Copom minutes signal stronger conviction that monetary policy is working while economic data support the assessment – 14/11

✅ Following the decision to keep interest rates unchanged, the Copom minutes delivered a more dovish communication. On inflation, the Committee highlighted the more benign recent trajectory and expectations that have become better anchored beyond the relevant horizon. It also signaled that it chose to incorporate, even if only preliminarily, the potential impact of the expansion of the income tax exemption bracket into the inflation model. This decision reinforces transparency and caution, but it is noteworthy that even after adding a shock that would normally push projections higher, the model still pointed to lower inflation in the relevant horizon. This indicates that the improvement in expectations and current dynamics was strong enough to more than offset the upward effect of the tax measure, reinforcing the perception of a more favorable inflation environment.

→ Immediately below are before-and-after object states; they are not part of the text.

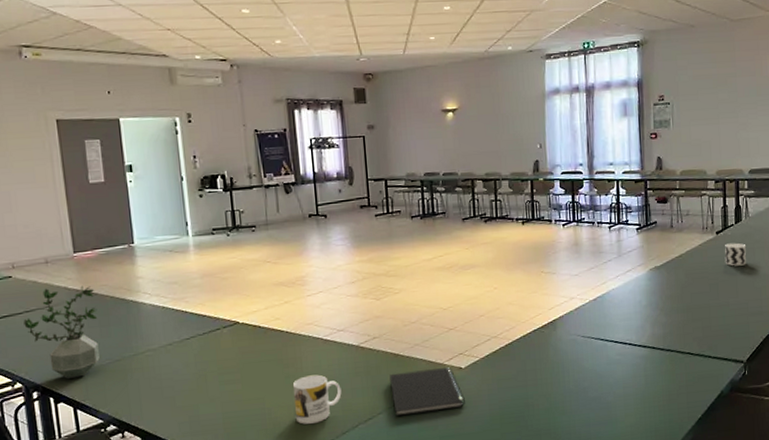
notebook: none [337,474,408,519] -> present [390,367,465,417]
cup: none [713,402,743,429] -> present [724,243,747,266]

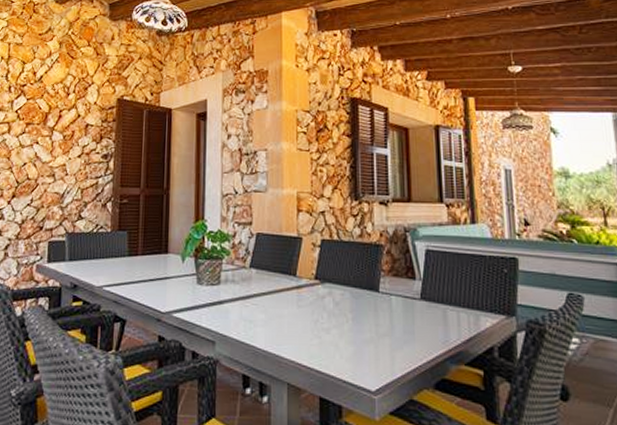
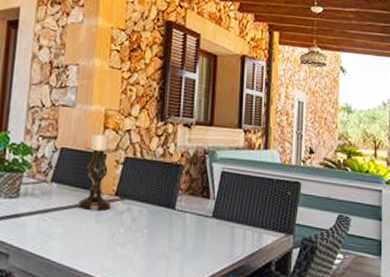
candle holder: none [279,215,311,296] -> present [78,132,112,212]

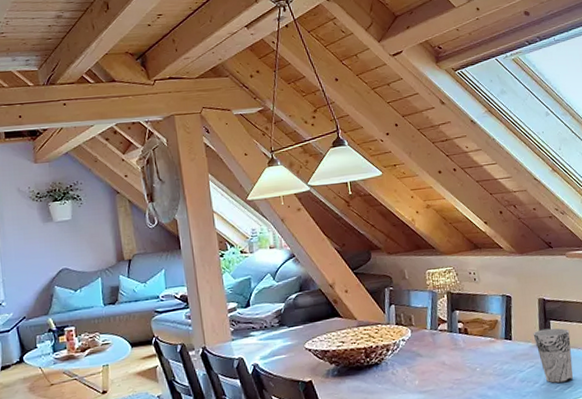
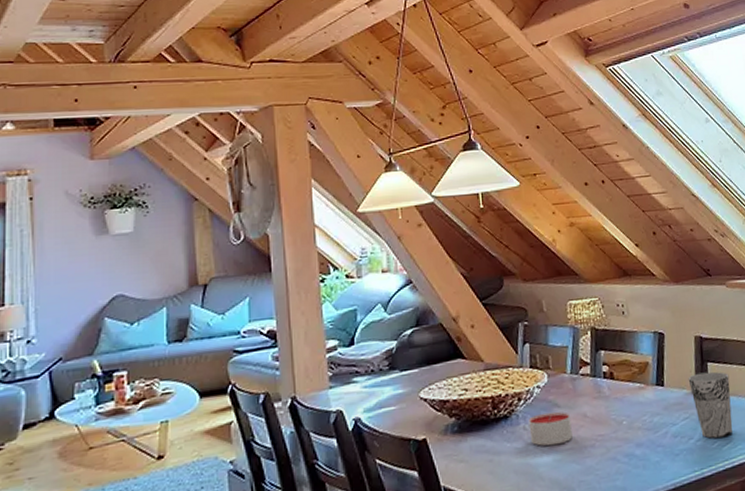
candle: none [396,360,433,388] -> present [528,411,572,446]

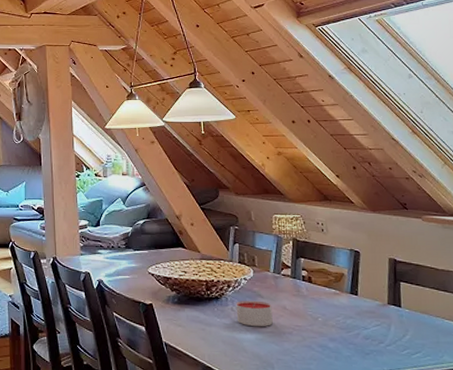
cup: present [688,371,733,439] -> none [381,289,423,348]

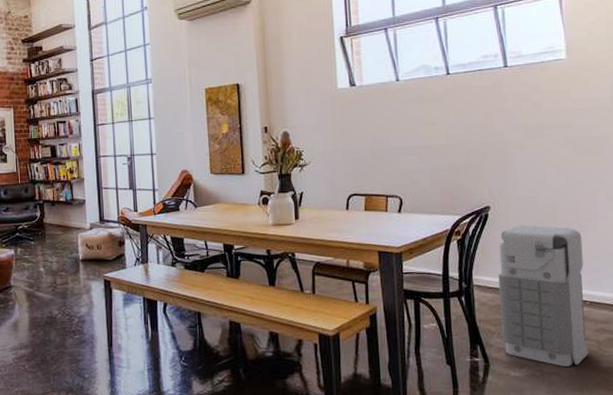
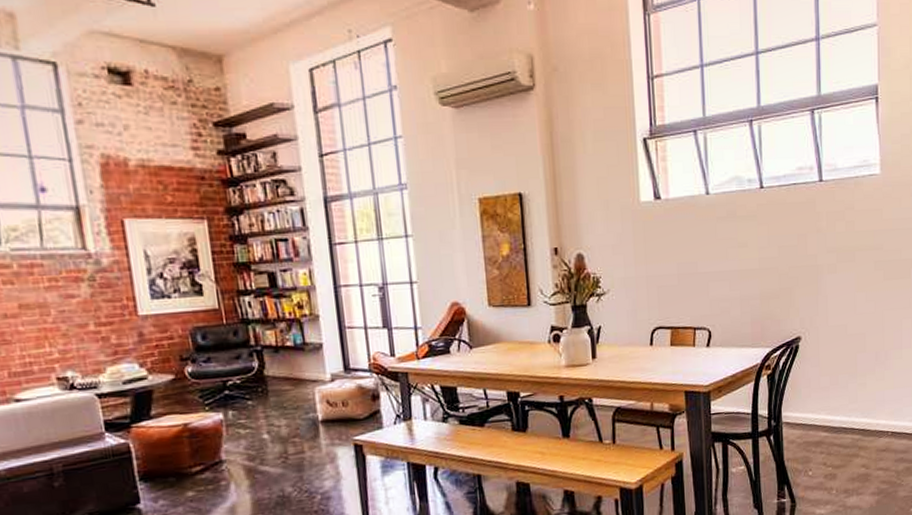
grenade: present [498,225,589,367] -> none [807,355,888,500]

✅ On the data side, this week’s releases corroborate the Central Bank’s communication. The October IPCA, which rose 0.09 percent MoM, showed a more favorable composition, with core measures running at a moderate pace and a more benign behavior in both industrial goods and underlying services. Activity data also confirmed weaker momentum: the retail survey (PMC) posted widespread declines in the restricted index, pointing to broader softening in retail trade, while the services survey (PMS), although stronger than market expectations, already shows signs of moderation in services provided to households. In both surveys, the quarterly comparison confirms a slowdown relative to the stronger performance seen in the second quarter.

✅ In the United States, the end of the shutdown after 43 days removes an important source of institutional dysfunction, but uncertainty surrounding the reading of the economy remains elevated . The agreement approved by Donald Trump and Congress is temporary, securing funding only through 30 January and leaving out sensitive issues such as the renewal of Obamacare subsidies, which heightens the risk of another shutdown early in 2026. Moreover, the prolonged interruption created significant gaps in statistical production and normalization is unlikely to be immediate. According to National Economic Council Director Kevin Hassett, upcoming indicators may be incomplete or delayed and, so far, the BLS has not published a revised release calendar, increasing uncertainty regarding the timing and reliability of upcoming data.